Re-Cycling Class: The environmental politics of Bangalore’s new middle classes
My dissertation, Re-Cycling Class: The Cultural and Environmental Politics of the New Middle Classes of Bangalore, India, evaluates how middle class-led initiatives to promote sustainable waste management and transportation systems affect Bangalore’s poor and working classes. Using a participatory and community-based research approach, I worked with neighborhood associations, waste-engaged non-governmental organizations, labor groups, and municipal officials to understand the conditions under which waste management and transportation systems can be made more environmentally sustainable, while also enhancing the livelihoods and experiences of Bangalore’s working poor.
More broadly, my research, teaching and service are driven by my desire to understand the conditions under which, we, as a global society, can address issues of equity and social justice, while transitioning to more ecologically-sustainable futures.

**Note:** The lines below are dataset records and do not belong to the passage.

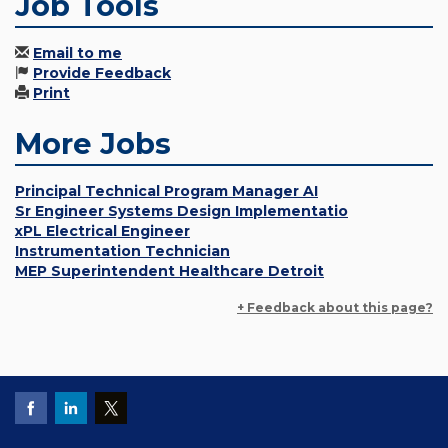
Job Tools
Email to me
Provide Feedback
Print
More Jobs
Principal Technical Program Manager AI
Sr Engineer Systems Design Implementatio
xPL Electrical Engineer
Instrumentation Technician
MEP Superintendent Healthcare Detroit
+ Feedback about this page?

My time at ESPM has expanded and transformed my thinking on environmental issues and I am deeply grateful to my dissertation committee, ESPM faculty, and students for all their guidance and support over the years. I am also very fortunate to have worked with a number of exceptional undergraduate students at Berkeley, as a GSI and as a Berkeley Connect Fellow. Their enthusiasm, energy and engagement have enlivened my PhD experience and reaffirmed my commitment to a career as a teacher-scholar. After graduation, I will continue working on research questions that lie at the intersection of sustainability and social justice as an Assistant Professor in the Justice, Community and Leadership program at Saint Mary’s College of California.